Maximum Independent Set of a Bipartite Graph

Question Detail: 

I'm trying to find the Maximum Independent Set of a Biparite Graph.

I found the following in some notes "May 13, 1998 - University of Washington - CSE 521 - Applications of network flow":

Problem:

Given a bipartite graph $G = (U,V,E)$, find an independent set $U' \cup V'$ which is as large as possible, where $U' \subseteq U$ and $V' > \subseteq V$. A set is independent if there are no edges of $E$ between elements of the set.

Solution:

Construct a flow graph on the vertices $U \cup V \cup \{s,t\}$. For each edge $(u,v) \in E$ there is an infinite capacity edge from $u$ to $v$. For each $u \in U$, there is a unit capacity edge from $s$ to $u$, and for each $v \in V$, there is a unit capacity edge from $v$ to $t$.

Find a finite capacity cut $(S,T)$, with $s \in S$ and $t \in T$. Let $U' = U \cap S$ and $V' = V \cap T$. The set $U' \cup V'$ is independent since there are no infinite capacity edges crossing the cut. The size of the cut is $|U - U'| + |V - V'| = |U| + |V| - |U' \cup V'|$. This, in order to make the independent set as large as possible, we make the cut as small as possible.

So lets take this as the graph:

A - B - C     | D - E - F 

We can split this into a bipartite graph as follows $(U,V)=(\{A,C,E\},\{B,D,F\})$

We can see by brute force search that the sole Maximum Independent Set is $A,C,D,F$. Lets try and work through the solution above:

So the constructed flow network adjacency matrix would be:

$$\begin{matrix} & s & t & A & B & C & D & E & F \\ s & 0 & 0 & 1 & 0 & 1 & 0 & 1 & 0 \\ t & 0 & 0 & 0 & 1 & 0 & 1 & 0 & 1 \\ A & 1 & 0 & 0 & \infty & 0 & 0 & 0 & 0 \\ B & 0 & 1 & \infty & 0 & \infty & 0 & \infty & 0 \\ C & 1 & 0 & 0 & \infty & 0 & 0 & 0 & 0 \\ D & 0 & 1 & 0 & 0 & 0 & 0 & \infty & 0 \\ E & 1 & 0 & 0 & \infty & 0 & \infty & 0 & \infty \\ F & 0 & 1 & 0 & 0 & 0 & 0 & \infty & 0 \\ \end{matrix}$$

Here is where I am stuck, the smallest finite capacity cut I see is a trivial one: $(S,T) =(\{s\},\{t,A,B,C,D,E,F\})$ with a capacity of 3.

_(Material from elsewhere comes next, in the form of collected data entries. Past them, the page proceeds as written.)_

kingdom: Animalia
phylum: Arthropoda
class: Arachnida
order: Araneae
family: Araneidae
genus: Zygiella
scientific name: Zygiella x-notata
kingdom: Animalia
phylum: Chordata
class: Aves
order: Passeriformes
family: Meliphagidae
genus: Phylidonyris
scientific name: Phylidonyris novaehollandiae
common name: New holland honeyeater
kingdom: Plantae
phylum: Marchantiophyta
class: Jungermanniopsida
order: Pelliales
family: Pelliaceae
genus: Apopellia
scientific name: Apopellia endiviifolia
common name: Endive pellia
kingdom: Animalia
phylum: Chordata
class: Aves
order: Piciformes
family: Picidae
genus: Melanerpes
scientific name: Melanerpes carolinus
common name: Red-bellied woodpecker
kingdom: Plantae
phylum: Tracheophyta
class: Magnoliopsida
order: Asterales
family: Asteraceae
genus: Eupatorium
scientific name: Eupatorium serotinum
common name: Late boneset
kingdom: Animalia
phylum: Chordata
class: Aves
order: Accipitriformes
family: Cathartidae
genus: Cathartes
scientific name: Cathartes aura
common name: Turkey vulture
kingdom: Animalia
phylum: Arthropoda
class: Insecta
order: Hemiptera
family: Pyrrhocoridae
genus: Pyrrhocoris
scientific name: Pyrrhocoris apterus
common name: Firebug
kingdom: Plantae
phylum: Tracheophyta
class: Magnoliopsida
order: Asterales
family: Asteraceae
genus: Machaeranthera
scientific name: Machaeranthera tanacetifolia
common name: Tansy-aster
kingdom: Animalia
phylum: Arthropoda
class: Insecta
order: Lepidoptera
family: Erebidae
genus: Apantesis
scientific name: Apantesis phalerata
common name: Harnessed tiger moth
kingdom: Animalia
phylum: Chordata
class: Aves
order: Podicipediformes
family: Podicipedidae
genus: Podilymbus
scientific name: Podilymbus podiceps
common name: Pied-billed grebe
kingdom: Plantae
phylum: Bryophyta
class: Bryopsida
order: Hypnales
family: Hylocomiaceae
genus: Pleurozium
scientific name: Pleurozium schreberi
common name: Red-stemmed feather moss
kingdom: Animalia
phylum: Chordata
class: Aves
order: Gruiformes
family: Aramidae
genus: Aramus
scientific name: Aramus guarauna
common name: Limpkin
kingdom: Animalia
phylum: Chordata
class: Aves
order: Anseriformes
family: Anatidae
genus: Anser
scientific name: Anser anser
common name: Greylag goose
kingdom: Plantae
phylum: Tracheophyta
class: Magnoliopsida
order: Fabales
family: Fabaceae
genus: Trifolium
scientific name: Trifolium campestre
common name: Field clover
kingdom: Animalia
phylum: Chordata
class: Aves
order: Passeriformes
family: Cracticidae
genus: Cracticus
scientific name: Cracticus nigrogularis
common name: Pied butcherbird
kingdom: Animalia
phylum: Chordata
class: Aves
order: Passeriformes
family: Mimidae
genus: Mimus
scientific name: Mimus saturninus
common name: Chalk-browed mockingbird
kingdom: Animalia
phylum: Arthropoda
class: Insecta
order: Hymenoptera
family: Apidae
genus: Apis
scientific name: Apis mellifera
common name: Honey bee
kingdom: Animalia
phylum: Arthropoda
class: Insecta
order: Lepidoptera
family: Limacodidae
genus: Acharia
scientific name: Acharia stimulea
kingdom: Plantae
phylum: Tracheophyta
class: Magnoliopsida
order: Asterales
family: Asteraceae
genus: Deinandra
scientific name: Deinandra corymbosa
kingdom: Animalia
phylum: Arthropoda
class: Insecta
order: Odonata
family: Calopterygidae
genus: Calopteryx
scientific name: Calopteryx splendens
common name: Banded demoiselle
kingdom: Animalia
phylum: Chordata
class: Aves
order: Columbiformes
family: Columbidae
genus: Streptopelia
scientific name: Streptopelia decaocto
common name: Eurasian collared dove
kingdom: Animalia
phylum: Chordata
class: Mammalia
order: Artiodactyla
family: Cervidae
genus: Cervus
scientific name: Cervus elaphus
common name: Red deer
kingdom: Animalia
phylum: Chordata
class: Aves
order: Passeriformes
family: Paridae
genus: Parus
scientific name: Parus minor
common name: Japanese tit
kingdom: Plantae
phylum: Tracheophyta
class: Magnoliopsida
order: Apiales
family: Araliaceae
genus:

Using this cut leads to an incorrect solution of:

$$ U' = U \cap S = \{\}$$ $$ V' = V \cap T = \{B,D,F\}$$ $$ U' \cup V' = \{B,D,F\}$$

Whereas we expected $U' \cup V' = \{A,C,D,F\}$? Can anyone spot where I have gone wrong in my reasoning/working?

Asked By : Andrew Tomazos

Best Answer from StackOverflow

Question Source : http://cs.stackexchange.com/questions/3027

Answered By : Jukka Suomela

The complement of a maximum independent set is a minimum vertex cover.

To find a minimum vertex cover in a bipartite graph, see König's theorem.